In making this commitment, the NFB is working toward growing these numbers and building on its leadership role in women’s cinema in Canada. In the current 2015‒2016 fiscal year, production spending on films directed by women at the NFB is roughly at parity, with 43.4 percent of production spending on films directed by women and 43.5 percent of spending on films directed by men, 11.3 percent of spending on films directed by a mixed team, and 1.8 percent of spending not yet allocated. That’s up from the previous year, 2014‒2015, when production spending on films directed by women was at 41.7 percent versus 47.8 percent on films directed by men. The NFB is currently completing a number of high-profile releases directed by women, including Zayne Akyol’s Terre de Roses, Mon Nom Est Gulîstan; Céline Baril’s DAVID(S), un homme dans l’univers; Marie Clements’ The Road Forward; Ann Marie Fleming’s feature animation Window Horses; Tiffany Hsiung’s The Apology; Torill Kove’s latest animated short, Threads; Anjali Nayar’s Gun Runners; Marie-Josée Saint-Pierre’s Oscar; and Jody Sugrue’s interactive storyworld Ocean Falls, to name just a few.
What’s more, women hold key creative and management positions at the NFB. Fifty-five percent of the NFB’s producers and executive producers across Canada are women, with 66 percent of upper management and 70 percent of NFB Board of Trustee positions staffed by women.

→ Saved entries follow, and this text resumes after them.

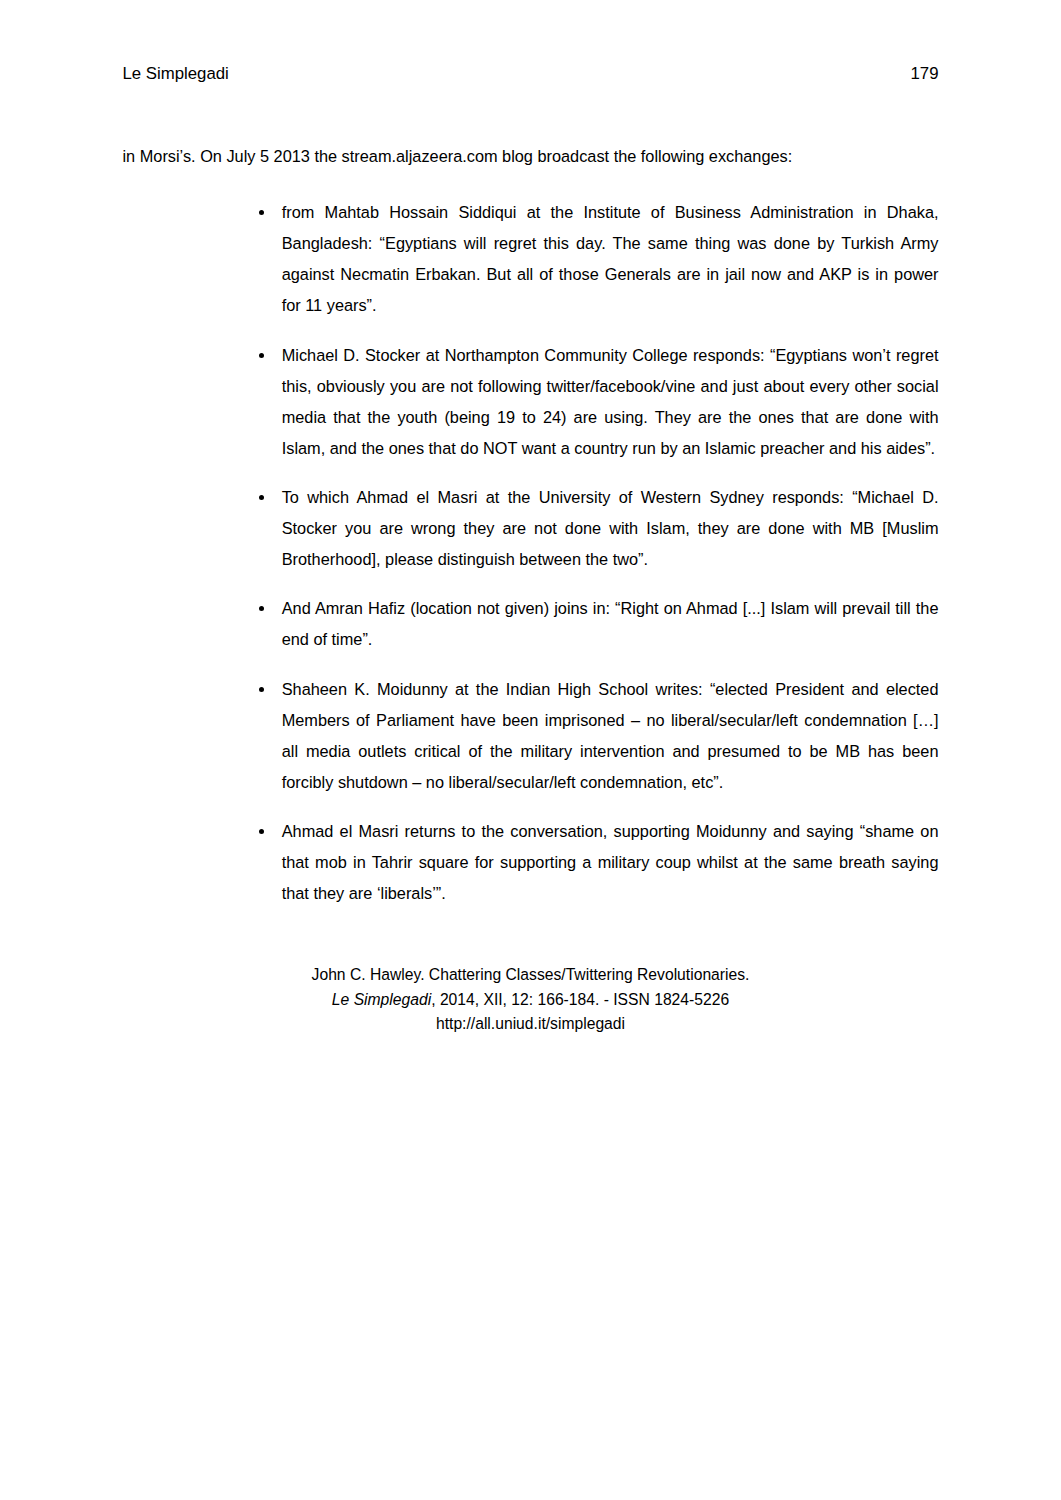Le Simplegadi 179
in Morsi’s. On July 5 2013 the stream.aljazeera.com blog broadcast the following exchanges:
from Mahtab Hossain Siddiqui at the Institute of Business Administration in Dhaka, Bangladesh: “Egyptians will regret this day. The same thing was done by Turkish Army against Necmatin Erbakan. But all of those Generals are in jail now and AKP is in power for 11 years”.
Michael D. Stocker at Northampton Community College responds: “Egyptians won’t regret this, obviously you are not following twitter/facebook/vine and just about every other social media that the youth (being 19 to 24) are using. They are the ones that are done with Islam, and the ones that do NOT want a country run by an Islamic preacher and his aides”.
To which Ahmad el Masri at the University of Western Sydney responds: “Michael D. Stocker you are wrong they are not done with Islam, they are done with MB [Muslim Brotherhood], please distinguish between the two”.
And Amran Hafiz (location not given) joins in: “Right on Ahmad [...] Islam will prevail till the end of time”.
Shaheen K. Moidunny at the Indian High School writes: “elected President and elected Members of Parliament have been imprisoned – no liberal/secular/left condemnation […] all media outlets critical of the military intervention and presumed to be MB has been forcibly shutdown – no liberal/secular/left condemnation, etc”.
Ahmad el Masri returns to the conversation, supporting Moidunny and saying “shame on that mob in Tahrir square for supporting a military coup whilst at the same breath saying that they are ‘liberals’”.
John C. Hawley. Chattering Classes/Twittering Revolutionaries.
Le Simplegadi, 2014, XII, 12: 166-184. - ISSN 1824-5226
http://all.uniud.it/simplegadi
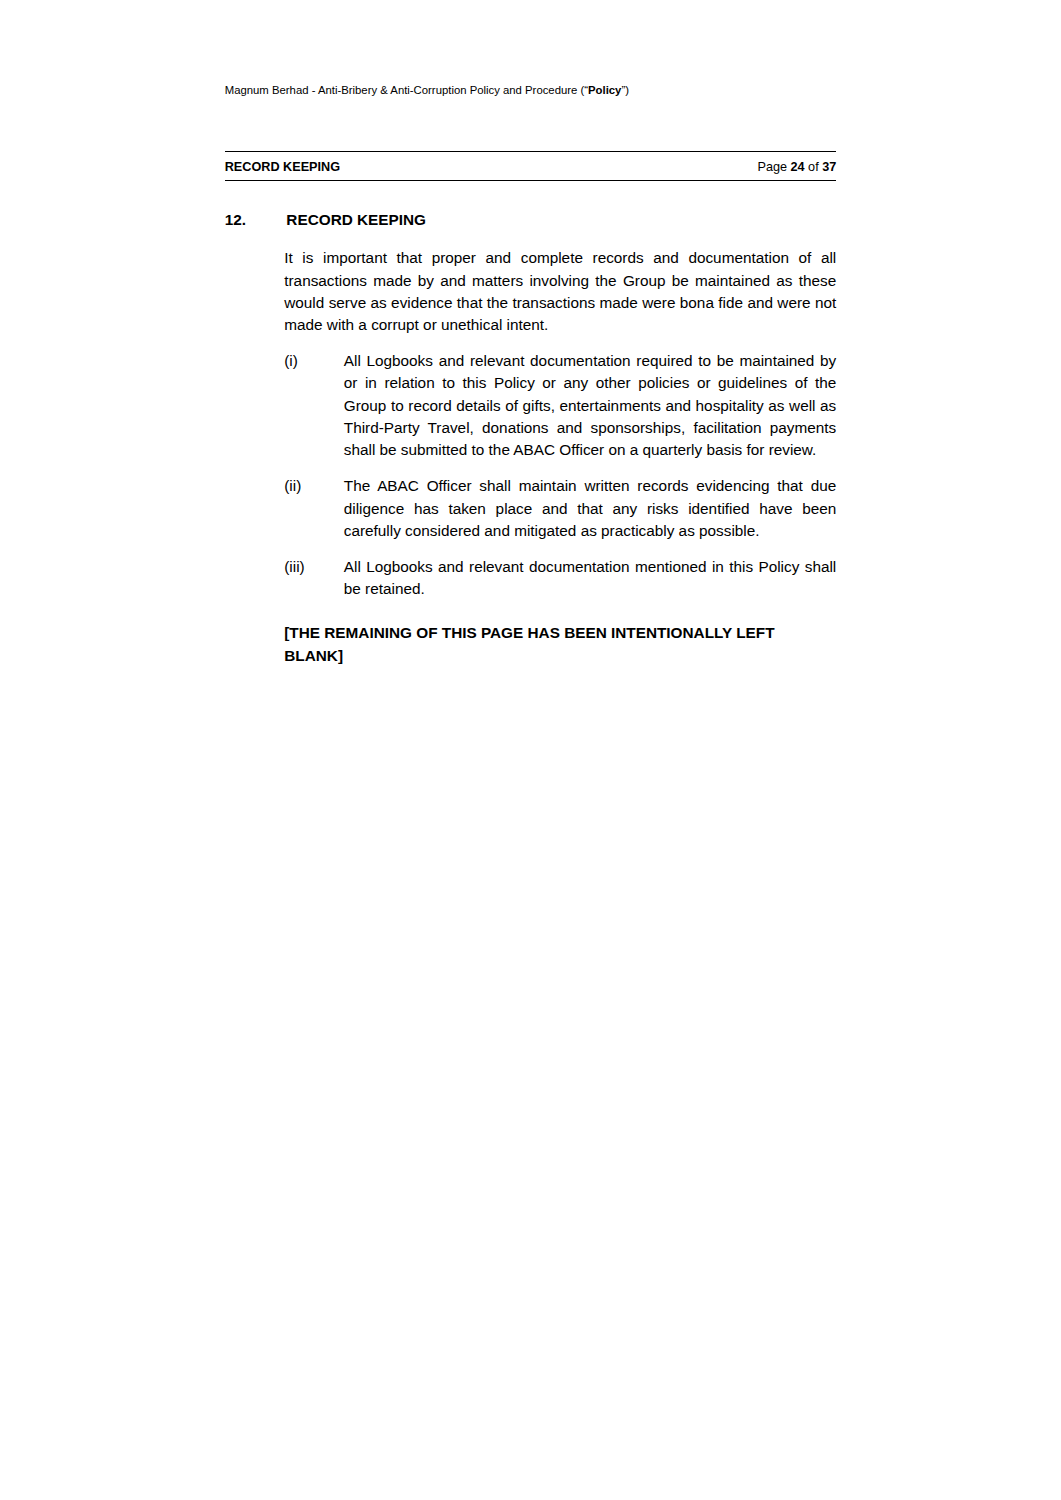Magnum Berhad - Anti-Bribery & Anti-Corruption Policy and Procedure (“Policy”)
RECORD KEEPING Page 24 of 37
12. RECORD KEEPING
It is important that proper and complete records and documentation of all transactions made by and matters involving the Group be maintained as these would serve as evidence that the transactions made were bona fide and were not made with a corrupt or unethical intent.
(i) All Logbooks and relevant documentation required to be maintained by or in relation to this Policy or any other policies or guidelines of the Group to record details of gifts, entertainments and hospitality as well as Third-Party Travel, donations and sponsorships, facilitation payments shall be submitted to the ABAC Officer on a quarterly basis for review.
(ii) The ABAC Officer shall maintain written records evidencing that due diligence has taken place and that any risks identified have been carefully considered and mitigated as practicably as possible.
(iii) All Logbooks and relevant documentation mentioned in this Policy shall be retained.
[THE REMAINING OF THIS PAGE HAS BEEN INTENTIONALLY LEFT BLANK]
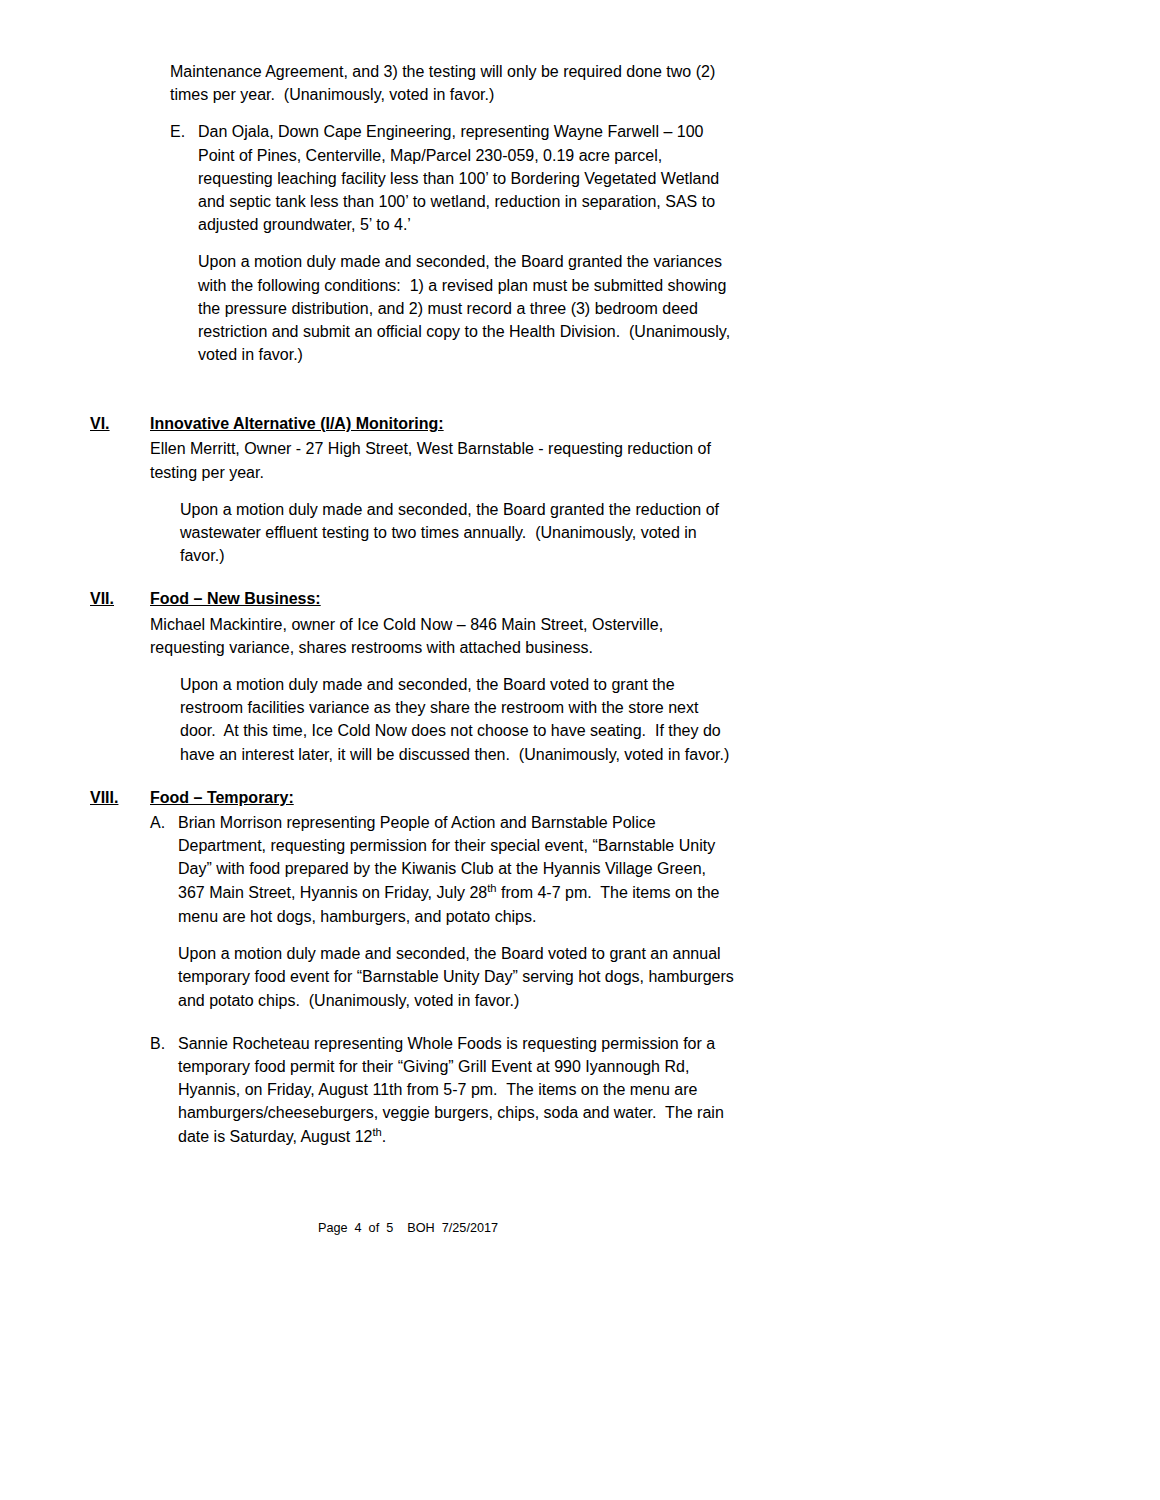Maintenance Agreement, and 3) the testing will only be required done two (2) times per year. (Unanimously, voted in favor.)
E.
Dan Ojala, Down Cape Engineering, representing Wayne Farwell – 100 Point of Pines, Centerville, Map/Parcel 230-059, 0.19 acre parcel, requesting leaching facility less than 100’ to Bordering Vegetated Wetland and septic tank less than 100’ to wetland, reduction in separation, SAS to adjusted groundwater, 5’ to 4.’
Upon a motion duly made and seconded, the Board granted the variances with the following conditions: 1) a revised plan must be submitted showing the pressure distribution, and 2) must record a three (3) bedroom deed restriction and submit an official copy to the Health Division. (Unanimously, voted in favor.)
VI.
Innovative Alternative (I/A) Monitoring:
Ellen Merritt, Owner - 27 High Street, West Barnstable - requesting reduction of testing per year.
Upon a motion duly made and seconded, the Board granted the reduction of wastewater effluent testing to two times annually. (Unanimously, voted in favor.)
VII.
Food – New Business:
Michael Mackintire, owner of Ice Cold Now – 846 Main Street, Osterville, requesting variance, shares restrooms with attached business.
Upon a motion duly made and seconded, the Board voted to grant the restroom facilities variance as they share the restroom with the store next door. At this time, Ice Cold Now does not choose to have seating. If they do have an interest later, it will be discussed then. (Unanimously, voted in favor.)
VIII.
Food – Temporary:
A.
Brian Morrison representing People of Action and Barnstable Police Department, requesting permission for their special event, “Barnstable Unity Day” with food prepared by the Kiwanis Club at the Hyannis Village Green, 367 Main Street, Hyannis on Friday, July 28th from 4-7 pm. The items on the menu are hot dogs, hamburgers, and potato chips.
Upon a motion duly made and seconded, the Board voted to grant an annual temporary food event for “Barnstable Unity Day” serving hot dogs, hamburgers and potato chips. (Unanimously, voted in favor.)
B.
Sannie Rocheteau representing Whole Foods is requesting permission for a temporary food permit for their “Giving” Grill Event at 990 Iyannough Rd, Hyannis, on Friday, August 11th from 5-7 pm. The items on the menu are hamburgers/cheeseburgers, veggie burgers, chips, soda and water. The rain date is Saturday, August 12th.
Page 4 of 5 BOH 7/25/2017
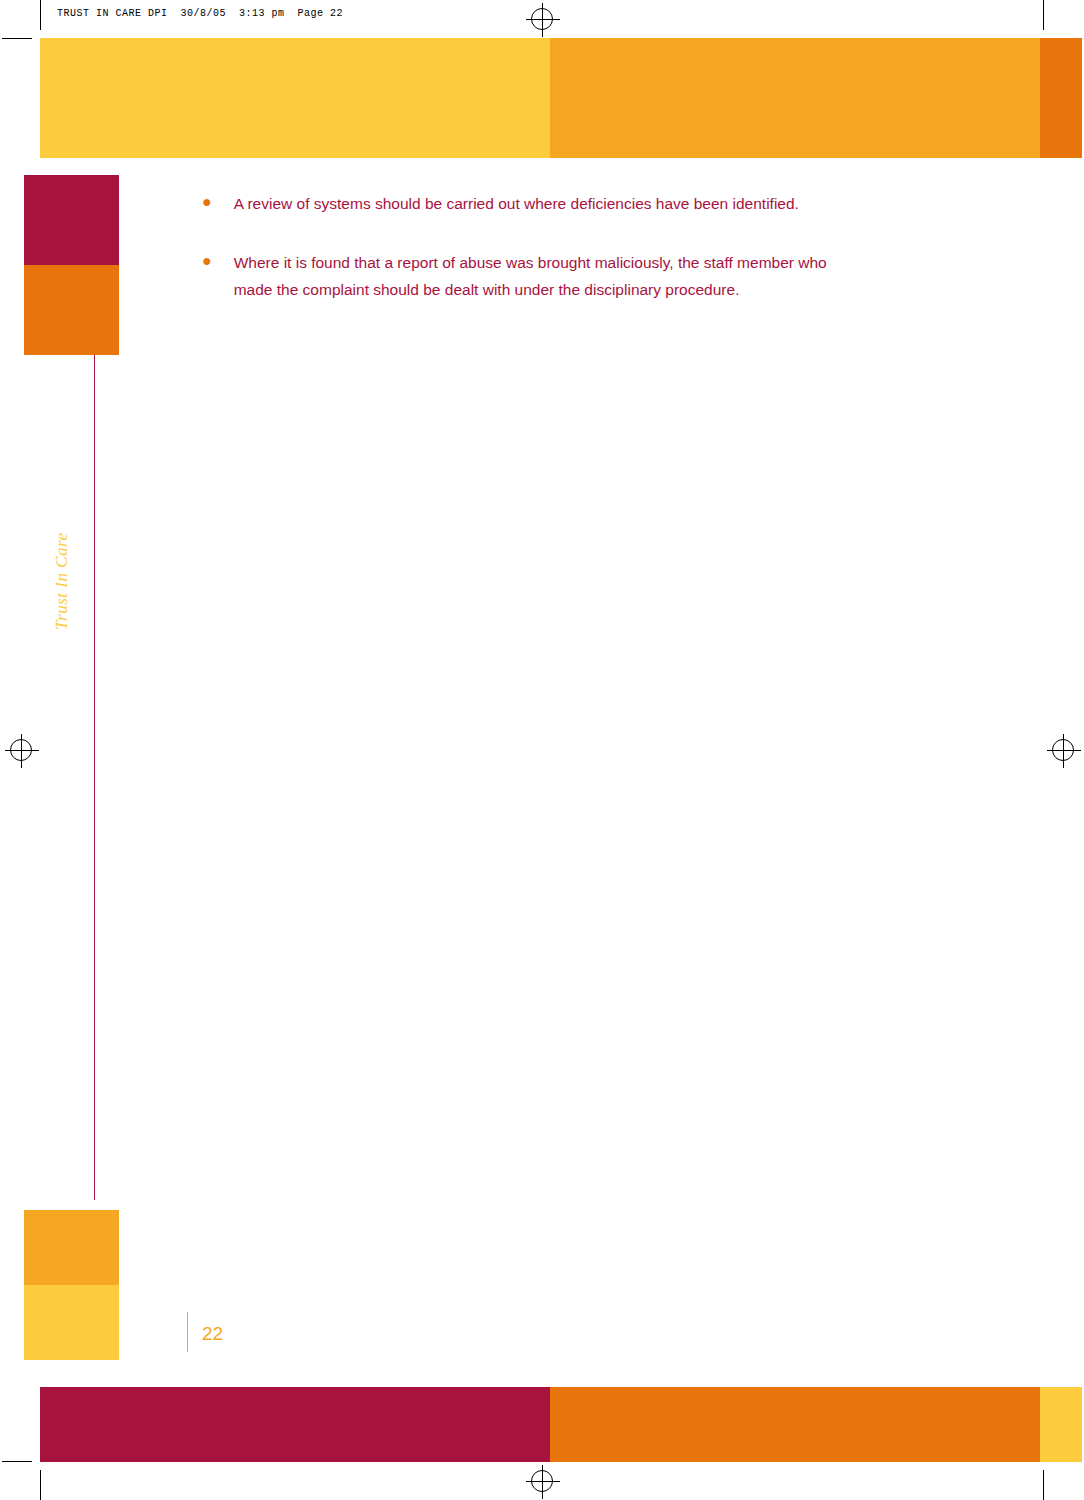TRUST IN CARE DPI 30/8/05 3:13 pm Page 22
Trust In Care
● A review of systems should be carried out where deficiencies have been identified.
● Where it is found that a report of abuse was brought maliciously, the staff member who made the complaint should be dealt with under the disciplinary procedure.
22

From as far back as World War II, when women entered the workforce in unprecedented numbers, through to the present day, the NFB has always carved out a place for women at the forefront of creativity. Ensuring a diverse array of women’s voices―one that is inclusive of Indigenous women filmmakers and women from visible-minority communities―is crucial to delivering on its mandate of reflecting Canadian perspectives.
Over the past seven-and-a-half decades, the NFB has produced works by such renowned filmmakers as Evelyn Lambart (Begone Dull Care, w/Normal McLaren), Bonnie Sherr Klein (Not a Love Story: A Film About Pornography), Terre Nash (If You Love This Planet), Anne Claire Poirier (Tu as crié: Let Me Go), Alanis Obomsawin (Kanehsatake: 270 Years of Resistance), Michèle Cournoyer (Le Chapeau), Torill Kove (The Danish Poet), Sarah Polley (Stories We Tell), Ève Lamont (Le commerce du sexe) and Mina Shum (Ninth Floor).